Monday 18 March 2013

Tournament of Books - 7th Opening Round


Round 7th’s judge was Jack Hitt who writes for the New York Times Magazine, the New Yorker, and Rolling Stone.


Both books are works of historical fiction based on true events.

HHhH is set in World War Two and is all about two Czechoslovakian parachutists who were sent on mission by London to assassinate Reinhard Heydrich, chief of the Nazi secret services. His boss is Heinrich Himmler; everyone in the SS says 'Himmler's brain is called Heydrich', which in German spells "HHhH".

Bring Up The Bodies is Hilary Mantel’s second Man Booker Prize winning historical novel about Thomas Cromwell. In this book, he watches as Henry VIII falls in love with Jane Seymour whilst still married to Anne Boleyn.

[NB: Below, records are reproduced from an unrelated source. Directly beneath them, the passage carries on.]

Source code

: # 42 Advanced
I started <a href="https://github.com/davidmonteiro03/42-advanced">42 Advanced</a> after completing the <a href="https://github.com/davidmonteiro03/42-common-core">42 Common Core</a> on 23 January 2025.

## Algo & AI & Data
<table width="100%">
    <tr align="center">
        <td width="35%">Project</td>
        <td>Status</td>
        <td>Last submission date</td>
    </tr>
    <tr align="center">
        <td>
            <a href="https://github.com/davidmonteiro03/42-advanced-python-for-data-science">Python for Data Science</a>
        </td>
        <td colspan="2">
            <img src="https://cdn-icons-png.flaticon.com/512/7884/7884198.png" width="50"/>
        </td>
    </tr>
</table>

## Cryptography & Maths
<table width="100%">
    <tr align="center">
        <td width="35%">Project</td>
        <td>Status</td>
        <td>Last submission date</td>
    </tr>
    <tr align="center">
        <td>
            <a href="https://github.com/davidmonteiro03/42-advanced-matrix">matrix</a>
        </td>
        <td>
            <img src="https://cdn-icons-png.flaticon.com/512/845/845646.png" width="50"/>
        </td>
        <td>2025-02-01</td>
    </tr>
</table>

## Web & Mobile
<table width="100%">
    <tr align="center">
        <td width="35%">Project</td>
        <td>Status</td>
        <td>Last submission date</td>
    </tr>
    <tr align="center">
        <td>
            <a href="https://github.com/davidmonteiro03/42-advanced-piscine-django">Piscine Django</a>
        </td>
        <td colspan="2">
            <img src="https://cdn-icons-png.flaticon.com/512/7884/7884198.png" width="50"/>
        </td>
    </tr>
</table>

Neither books hold any interest for me but they have been hugely popular over the last year so ignoring my negative point of view, let’s see what Jack had to say on them and who went through from this round.

Starting with HHhH, the book is written as fiction but has a lots of facts throughout the book that are narrated but it’s unknown if the narrator is supposed to be the author or not.  I’ll quote him here ‘The tone of the narrator’s offstage whispers comes off, eventually, as stiffly posed, and can range from querulous to snarking to twee. They are like those imitators of David Foster Wallace who riddle their story with sardonic footnotes, full of winking ironies; after a while, it just seems like a whole lot of winking. Sometimes the narrator can sound like a sophomore in a lit class: “Sometimes I feel like a character in a Borges story.”
Even the weedy issues of how to tell the story persistently emerge amid its shards. At one point, the narrator reads a novel related to his story and marvels at a blunt transition sentence that reads, “1920 had just begun.” The narrator adds, “I think that’s brilliant.” A few pages later, a riff on Heydrich’s early life ends, “It is November 9, 1918.”
But in the guts of this story is a breathtaking thriller and we never get to be simply seized by the details of it.
It’s as close to a true heroic epic as there ever could be, and yet the snarky rhetorical apostrophes about history are, finally, frustrating, because some part of any reader yearns to be seduced by story.’

As for Bring up The Bodies, he was lured in from the beginning by the story itself to the way she can shape a sentence such as this one ‘He is not a man wedded to action, Boleyn, but rather a man who stands by, smirking and stroking his beard; he thinks he looks enigmatic, but instead he looks as if he's pleasuring himself’,
He felt he wasn’t distracted by worrying about the facts of the story and was seduced by the way Hilary Mantel writes.

So, not surprisingly, Bring Up The Bodies won this round.